Only thing missing from plans to help migrants are the migrants themselves

PUBLISHED : Saturday, 24 September, 2011, 12:00am
UPDATED : Saturday, 24 September, 2011, 12:00am


Helping migrant workers integrate into local society has never been so critical for Guangdong policymakers.

Following riots triggered by conflicts between local villagers and workers from other provinces in June - the worst in the province in decades - local governments in the Pearl River Delta are rushing to implement new measures to win over the more than 17 million migrant workers in the region.

Dongguan, which, as home to most of the province's migrant workers, has been dubbed the 'world's factory', has established the mainland's first self-governed residential communities for migrant workers. The China News Service reported that at least three such communities had been set up in Zhangmutou township by last month, all led by migrant workers.

In Guangzhou, for the first time, three migrant workers were 'elected' to the city's people's congress early this month. All three are workers in Zengcheng, on Guangzhou's northeastern outskirts, where the worst rioting occurred.

Several thousand migrant workers in Zengcheng's Xintang township demonstrated on the streets in June, smashing cars and setting fire to government buildings to protest at perceived injustices. The riots lasted for five days until troops were sent in to restore order.

And in Zhongshan and Guangzhou, top leaders have echoed a call by the Dongguan city government few years ago to replace the term 'migrant worker' with new ones, such as 'new Guangzhou people' or 'new Zhongshan people'.

It is good to see authorities finally doing something for people they have ignored for so long, even though their main motivation appears to be concern that a widening wealth gap and differences among various social groups might lead to social instability.

However, such efforts rest on shaky foundations. The first problem is that the officials responsible for improving the lot of migrants are not really interested in doing anything because there is nothing in it for them.

An official with the China Youth League's Guangzhou committee said that after the Zengcheng riots, it was assigned to 'work closely with young migrant workers' in Dadun village, the epicentre of the rioting.

He said several local youth league officials had visited the village, had meetings with local village officials, and brainstormed plans to make young migrant workers feel more welcome, for example by organising a Mid-Autumn Festival party or inviting them to watch free movies.

But asked whether they had visited the migrant workers in the industrial zone where they live, his answer was, 'no'. They hadn't toured their factories or even asked whether the migrants approved of the party plans.
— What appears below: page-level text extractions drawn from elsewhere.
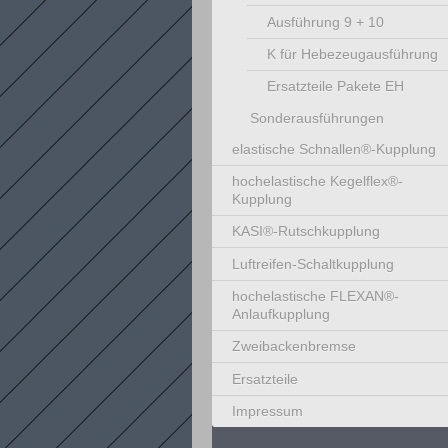
Ausführung 9 + 10
K für Hebezeugausführung
Ersatzteile Pakete EH
Sonderausführungen
elastische Schnallen®-Kupplung
hochelastische Kegelflex®-
Kupplung
KASI®-Rutschkupplung
Luftreifen-Schaltkupplung
hochelastische FLEXAN®-
Anlaufkupplung
Zweibackenbremse
Ersatzteile
Impressum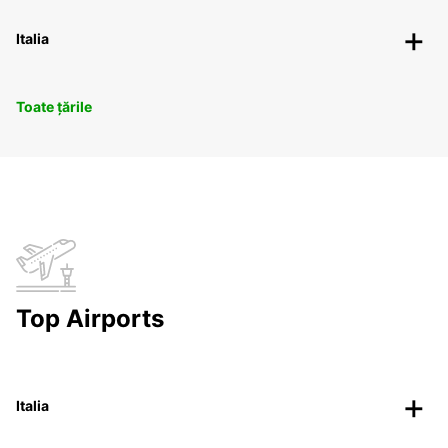
Italia
Toate țările
Top Airports
Italia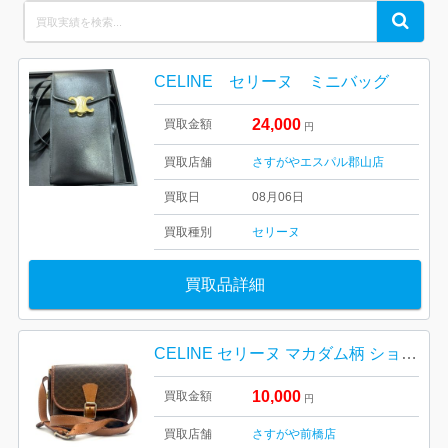
Search
Search
for:
CELINE セリーヌ ミニバッグ
24,000
買取金額
円
買取店舗
さすがやエスパル郡山店
買取日
08月06日
買取種別
セリーヌ
買取品詳細
CELINE セリーヌ マカダム柄 ショルダーバッグ｜前橋市元総社町
10,000
買取金額
円
買取店舗
さすがや前橋店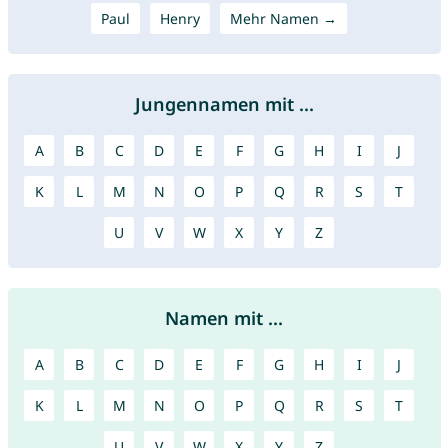
Paul
Henry
Mehr Namen →
Jungennamen mit ...
A
B
C
D
E
F
G
H
I
J
K
L
M
N
O
P
Q
R
S
T
U
V
W
X
Y
Z
Namen mit ...
A
B
C
D
E
F
G
H
I
J
K
L
M
N
O
P
Q
R
S
T
U
V
W
X
Y
Z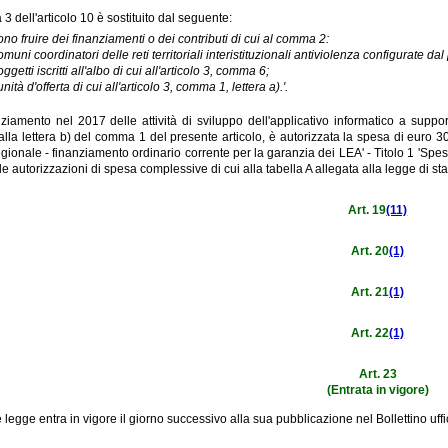
3 dell'articolo 10 è sostituito dal seguente:
ono fruire dei finanziamenti o dei contributi di cui al comma 2:
omuni coordinatori delle reti territoriali interistituzionali antiviolenza configurate dal
oggetti iscritti all'albo di cui all'articolo 3, comma 6;
unità d'offerta di cui all'articolo 3, comma 1, lettera a).'.
nziamento nel 2017 delle attività di sviluppo dell'applicativo informatico a suppor
dalla lettera b) del comma 1 del presente articolo, è autorizzata la spesa di euro 
egionale - finanziamento ordinario corrente per la garanzia dei LEA' - Titolo 1 'Spes
le autorizzazioni di spesa complessive di cui alla tabella A allegata alla legge di st
Art. 19
(11)
Art. 20
(1)
Art. 21
(1)
Art. 22
(1)
Art. 23
(Entrata in vigore)
 legge entra in vigore il giorno successivo alla sua pubblicazione nel Bollettino uf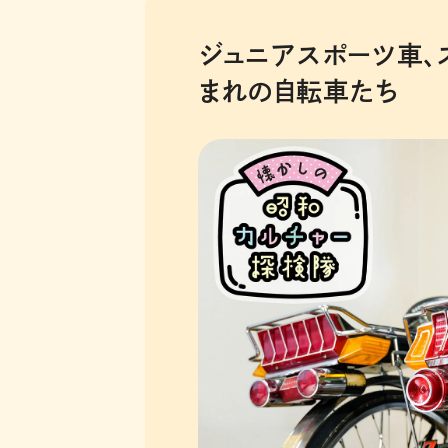
ジュニアスポーツ車、
まれの自転車たち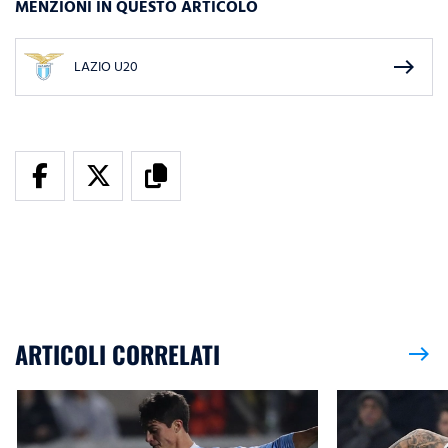
MENZIONI IN QUESTO ARTICOLO
east
LAZIO U20
ARTICOLI CORRELATI
east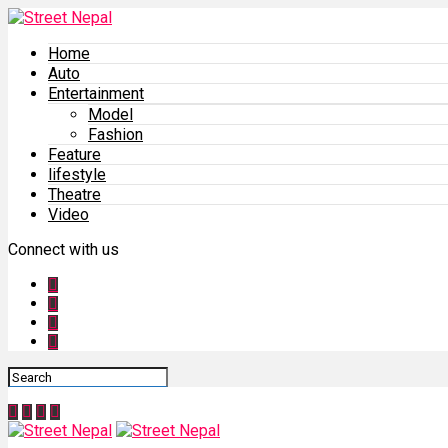
Home
Auto
Entertainment
Model
Fashion
Feature
lifestyle
Theatre
Video
Connect with us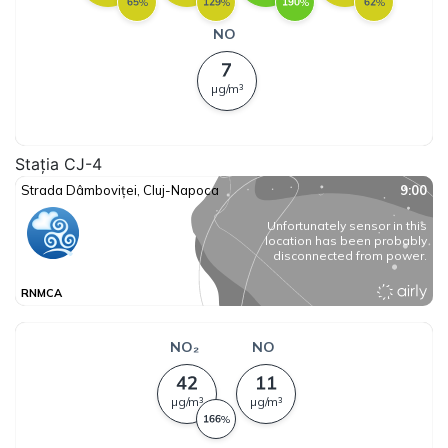
Stația CJ-4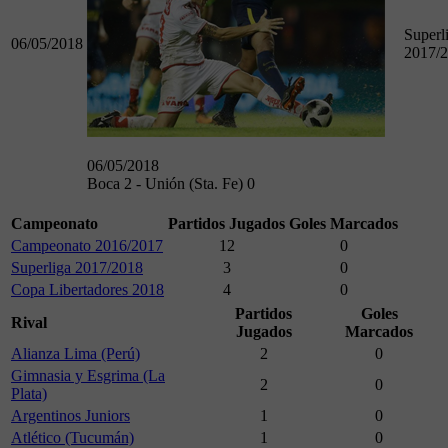
Superl
06/05/2018
2017/
06/05/2018
Boca 2 - Unión (Sta. Fe) 0
Campeonato
Partidos Jugados
Goles Marcados
Campeonato 2016/2017
12
0
Superliga 2017/2018
3
0
Copa Libertadores 2018
4
0
Partidos
Goles
Rival
Jugados
Marcados
Alianza Lima (Perú)
2
0
Gimnasia y Esgrima (La
2
0
Plata)
Argentinos Juniors
1
0
Atlético (Tucumán)
1
0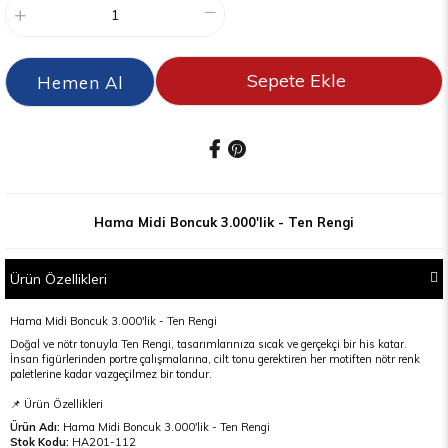
Hama Midi Boncuk 3.000'lik - Ten Rengi
Ürün Özellikleri
Hama Midi Boncuk 3.000'lik - Ten Rengi
Doğal ve nötr tonuyla Ten Rengi, tasarımlarınıza sıcak ve gerçekçi bir his katar.
İnsan figürlerinden portre çalışmalarına, cilt tonu gerektiren her motiften nötr renk
paletlerine kadar vazgeçilmez bir tondur.
📌 Ürün Özellikleri
Ürün Adı:
Hama Midi Boncuk 3.000'lik - Ten Rengi
Stok Kodu:
HA201-112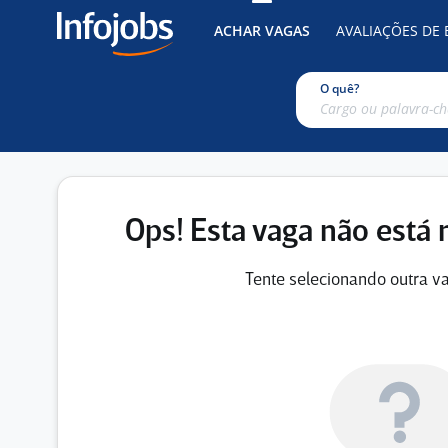
ACHAR VAGAS
AVALIAÇÕES DE
O quê?
Ops! Esta vaga não está 
Tente selecionando outra va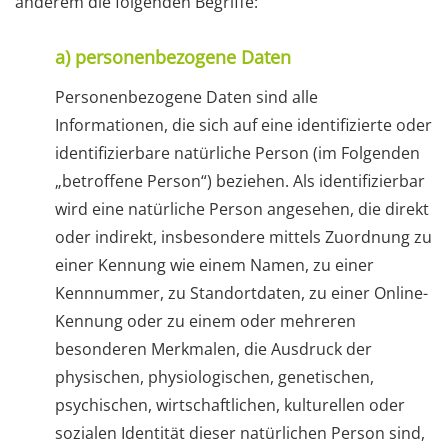
anderem die folgenden Begriffe:
a) personenbezogene Daten
Personenbezogene Daten sind alle
Informationen, die sich auf eine identifizierte oder
identifizierbare natürliche Person (im Folgenden
„betroffene Person“) beziehen. Als identifizierbar
wird eine natürliche Person angesehen, die direkt
oder indirekt, insbesondere mittels Zuordnung zu
einer Kennung wie einem Namen, zu einer
Kennnummer, zu Standortdaten, zu einer Online-
Kennung oder zu einem oder mehreren
besonderen Merkmalen, die Ausdruck der
physischen, physiologischen, genetischen,
psychischen, wirtschaftlichen, kulturellen oder
sozialen Identität dieser natürlichen Person sind,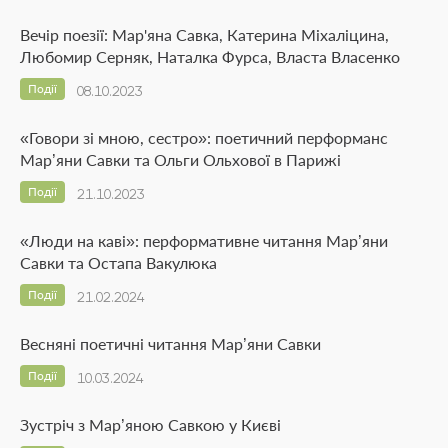
Вечір поезії: Мар'яна Савка, Катерина Міхаліцина,
Любомир Серняк, Наталка Фурса, Власта Власенко
Події
08.10.2023
«Говори зі мною, сестро»: поетичний перформанс
Мар’яни Савки та Ольги Ольхової в Парижі
Події
21.10.2023
«Люди на каві»: перформативне читання Мар’яни
Савки та Остапа Вакулюка
Події
21.02.2024
Весняні поетичні читання Мар’яни Савки
Події
10.03.2024
Зустріч з Мар’яною Савкою у Києві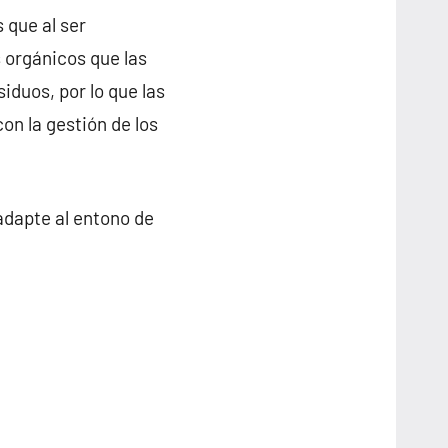
 que al ser
 orgánicos que las
iduos, por lo que las
on la gestión de los
adapte al entono de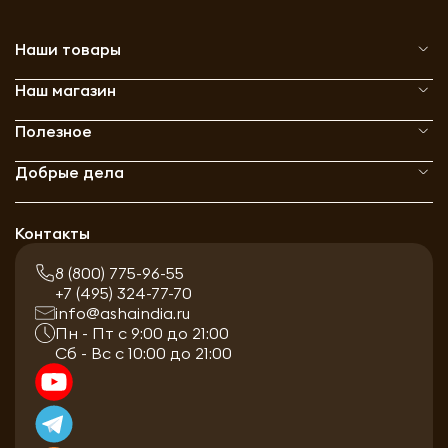
Наши товары
Наш магазин
Полезное
Добрые дела
Контакты
8 (800) 775-96-55
+7 (495) 324-77-70
info@ashaindia.ru
Пн - Пт с 9:00 до 21:00
Сб - Вс с 10:00 до 21:00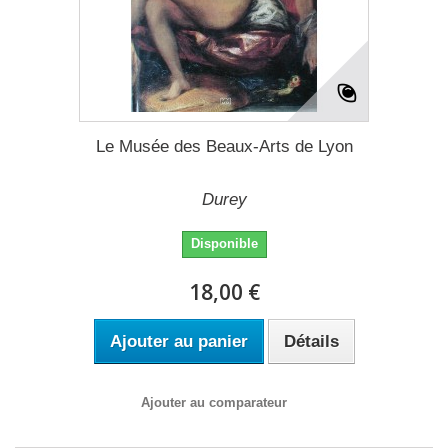
Le Musée des Beaux-Arts de Lyon
Durey
Disponible
18,00 €
Ajouter au panier
Détails
Ajouter au comparateur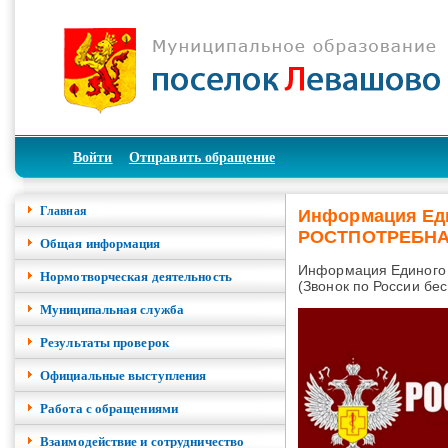
Войти
Отправить обращение
Главная
Информация Еди
РОСТПОТРЕБН
Общая информация
Информация Единого 
Нормотворческая деятельность
(Звонок по России бе
Муниципальная служба
Результаты проверок
Официальные выступления
Работа с обращениями
Взаимодействие и сотрудничество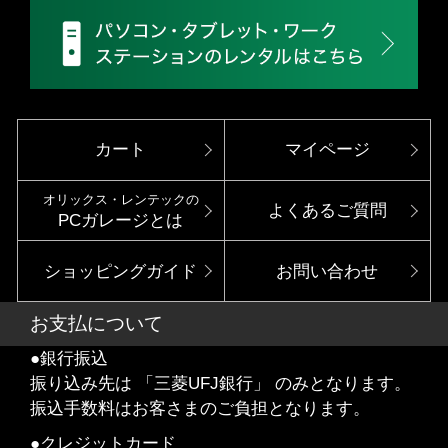
カート
マイページ
オリックス・レンテックの
よくあるご質問
PCガレージとは
ショッピングガイド
お問い合わせ
お支払について
●銀行振込
振り込み先は 「三菱UFJ銀行」 のみとなります。
振込手数料はお客さまのご負担となります。
●クレジットカード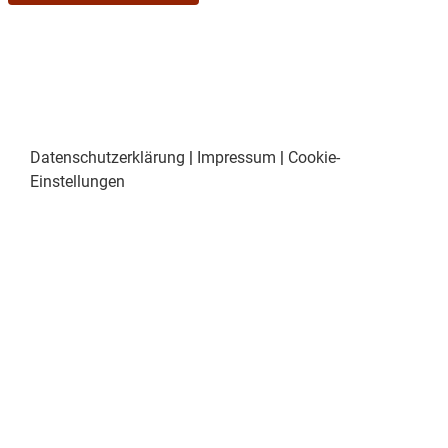
Datenschutzerklärung
|
Impressum
|
Cookie-
Einstellungen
'Nobody wants to waste too much time on that,' he said.

The official's thoughts make sense viewed through the prism of Chinese bureaucracy because those not directly responsible for migrant workers have little incentive to 'closely' follow such tasks.

But thoughts like that also reveal the second - and bigger - problem facing policymakers: migrant workers are not involved in the process of drafting the blueprint for their rights because they have no right to be involved.

Several Guangdong-based NGOs that help migrant workers in pay disputes and other rights issues have complained for at least two years that they get less freedom to operate because the authorities distrust grass-roots NGOs.

A director of one of them said grass-roots NGOs organised by migrant workers were still regarded as troublemakers.

'They [the governments] only trust the institutions or people backed by themselves,' the director said. 'It is progress that we finally have three worker delegates in Guangzhou, but we don't think they can really speak out for migrant workers. Instead, they might just follow officials' instructions.'

It is such a paradox that the authorities who want to reduce the threat of social unrest still follow their old rules: everything must be under their control, leaving little room for the grass roots.

But without hearing the real voice of the migrant workers and knowing their real demands - the very issues that helped spark the June riots - how can plans for a better future for migrant workers be practical?

How can officials improve the rights of migrants while leaving them out of the discussion?